= Beginning of Section =

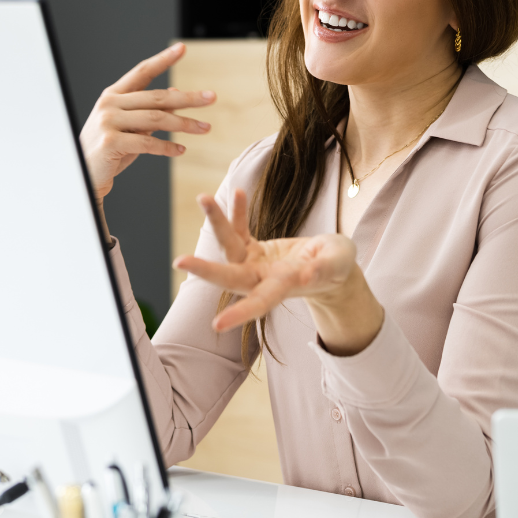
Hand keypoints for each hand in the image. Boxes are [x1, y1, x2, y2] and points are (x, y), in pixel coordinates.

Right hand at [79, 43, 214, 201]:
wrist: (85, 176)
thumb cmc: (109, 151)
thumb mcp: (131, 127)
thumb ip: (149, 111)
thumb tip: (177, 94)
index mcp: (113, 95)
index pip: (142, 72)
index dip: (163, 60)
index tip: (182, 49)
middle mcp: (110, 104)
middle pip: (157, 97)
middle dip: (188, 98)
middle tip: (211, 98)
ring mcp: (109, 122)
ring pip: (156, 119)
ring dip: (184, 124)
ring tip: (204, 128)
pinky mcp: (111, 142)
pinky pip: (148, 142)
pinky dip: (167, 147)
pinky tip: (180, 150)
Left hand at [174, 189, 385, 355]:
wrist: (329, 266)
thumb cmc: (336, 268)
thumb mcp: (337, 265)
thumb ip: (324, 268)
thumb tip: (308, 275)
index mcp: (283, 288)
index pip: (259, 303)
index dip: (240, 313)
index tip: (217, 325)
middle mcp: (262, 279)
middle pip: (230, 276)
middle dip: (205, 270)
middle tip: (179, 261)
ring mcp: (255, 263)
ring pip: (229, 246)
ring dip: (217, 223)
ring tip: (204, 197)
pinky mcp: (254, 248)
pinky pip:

= End of Section =
= Beginning of Section =

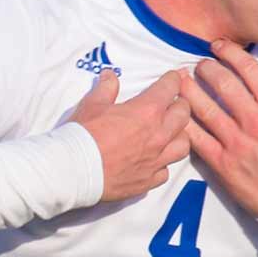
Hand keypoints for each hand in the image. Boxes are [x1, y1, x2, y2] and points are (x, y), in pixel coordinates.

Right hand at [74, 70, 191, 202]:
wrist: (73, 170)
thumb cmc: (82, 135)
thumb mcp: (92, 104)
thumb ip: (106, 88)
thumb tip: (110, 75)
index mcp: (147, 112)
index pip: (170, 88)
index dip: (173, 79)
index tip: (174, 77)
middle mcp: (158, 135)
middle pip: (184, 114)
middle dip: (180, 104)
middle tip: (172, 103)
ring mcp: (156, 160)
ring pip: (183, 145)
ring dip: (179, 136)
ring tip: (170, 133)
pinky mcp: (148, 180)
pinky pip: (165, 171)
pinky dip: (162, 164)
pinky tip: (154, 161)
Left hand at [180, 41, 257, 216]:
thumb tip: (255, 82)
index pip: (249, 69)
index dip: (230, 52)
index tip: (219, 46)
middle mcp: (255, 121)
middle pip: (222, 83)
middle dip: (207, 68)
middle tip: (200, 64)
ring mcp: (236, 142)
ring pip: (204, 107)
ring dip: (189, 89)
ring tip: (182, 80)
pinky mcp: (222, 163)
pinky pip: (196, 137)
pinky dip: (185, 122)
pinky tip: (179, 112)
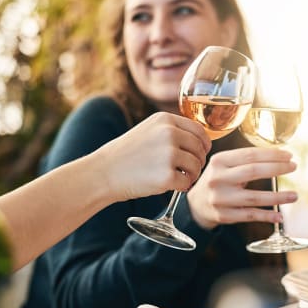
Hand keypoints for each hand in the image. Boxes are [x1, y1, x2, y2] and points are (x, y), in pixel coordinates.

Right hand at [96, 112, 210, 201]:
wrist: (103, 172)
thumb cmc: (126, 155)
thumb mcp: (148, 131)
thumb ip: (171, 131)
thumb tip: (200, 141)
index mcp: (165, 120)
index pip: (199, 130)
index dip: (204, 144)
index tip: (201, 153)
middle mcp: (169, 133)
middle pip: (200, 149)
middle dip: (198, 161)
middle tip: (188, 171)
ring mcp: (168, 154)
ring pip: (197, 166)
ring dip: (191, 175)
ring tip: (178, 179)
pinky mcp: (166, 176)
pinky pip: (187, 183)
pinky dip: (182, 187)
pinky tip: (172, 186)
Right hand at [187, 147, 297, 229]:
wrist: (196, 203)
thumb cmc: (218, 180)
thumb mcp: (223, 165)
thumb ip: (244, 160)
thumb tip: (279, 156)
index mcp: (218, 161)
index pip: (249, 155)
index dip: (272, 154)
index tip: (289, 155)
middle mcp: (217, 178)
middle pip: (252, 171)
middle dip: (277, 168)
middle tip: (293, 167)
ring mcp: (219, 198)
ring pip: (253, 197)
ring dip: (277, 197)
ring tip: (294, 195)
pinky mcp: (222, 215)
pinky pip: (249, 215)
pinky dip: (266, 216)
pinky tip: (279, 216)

= End of Section =

*Task*: In the listing above, find the line with "thumb ip: (244, 160)" and the line with "pinky tip: (279, 216)"; set down exactly those two lines and every line between them, nothing more.

*Solution*:
thumb ip: (244, 160)
thumb tip: (279, 156)
index mcp: (218, 161)
index pip: (249, 155)
index dip: (272, 154)
index tip: (289, 155)
middle mcp: (217, 178)
middle pip: (252, 171)
middle dip: (277, 168)
middle tip: (293, 167)
ring mcp: (219, 198)
ring pip: (253, 197)
ring dip: (277, 197)
ring tip: (294, 195)
pinky mcp: (222, 215)
pinky pip: (249, 215)
pinky dip: (266, 216)
pinky tip: (279, 216)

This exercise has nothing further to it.